# Pineview Smallies



## Greenhead_Slayer (Oct 16, 2007)

I have a few buddies coming up this weekend that want to go try the smallies at Pineview. I've fished for them regularly at Pineview pre-spawn and during the spawn but never this late in the year. How do you target them with as low as the water is? I'm assuming your typical points, ledges, and drop-offs with plastics and cranks would produce, is there anything else to consider or try? We will have access to a boat so we can cover some water.

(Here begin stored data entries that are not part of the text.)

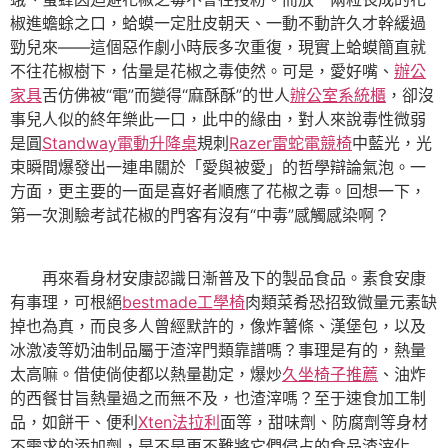
椒進蟾蜍之口，蛤蟆一定肚皮朝天、一動不動許久才幹緩過
勁兒來——這個惡作劇小時辰多次重復，現實上蛤蟆簡直就
不往花椒樹下，估量是花椒之毒使然。可是，愛好嘴、
辦公
家具
舌仿佛被“電”而變得“麻酥酥”的世人
辦公室系統櫃
，卻沒
事兒人似的終年樂此一口，此中的緣由，對人來說毒性微弱
是圓
Standway電動升降桌
規刺
Razer雷蛇電競椅
中藍光，光
束瞬間爆發出一連串關於「愛與被愛」的哲學辯論氣泡。一
方面，更主要的一面是喜好者順應了花椒之毒。回想一下，
第一次測驗考試花椒的門客有沒有“中毒”感觸感染啊？
再來看身材安康認識日漸普及下的製品食品。素食安康
有事理，可根絕
bestmade工學椅
肉類菜肴恐招致微量元素缺
掉也為真，而良多人曾經默許的，像炸薯條、漢堡包，以及
冰激凌等奶油制品屬于渣滓門類靠譜嗎？事理是有的，熱量
太高嘛。借使倘使都以熱量勘定，爆炒
久坐椅子推薦
、油炸
的西餐甘旨熱量過之而無不及，也渣滓嗎？至于速食加工制
品，如餅干、便利
Xten法拉利
面等，甜味劑、防腐劑等身材
不需求的添加劑，是不是更不難將它們侵占的食品渣滓化……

With this storm front rolling through and low water conditions I'm out of my element quite a bit. Any advice or tips would be much appreciated. Feel free to PM.

Thanks in advance.


----------



## Kraken Bass (Sep 7, 2013)

*Fall Fishing.*

I've had good success with the shaky head rig this fall: http://www.krakenbass.com/shaky-head-rig/

Lately I've been rigging them up with a green pumpkin KVD strike king finesse worm http://www.amazon.com/Strike-King-Finesse-Header-Red-6-5-Inch/dp/B0043F52N8/ref=sr_1_2?ie=UTF8&qid=1380540892&sr=8-2&keywords=strike+king+finesse+worm

I've found that the bass behave a lot the same in the fall as they do in the spring. Water temperature is key. If you can find the warmer water, all the bait fish and crawdads tend to hang around in the warmer water areas. I've found them super shallow in the fall chasing bait, just like in the spring. Good luck!


----------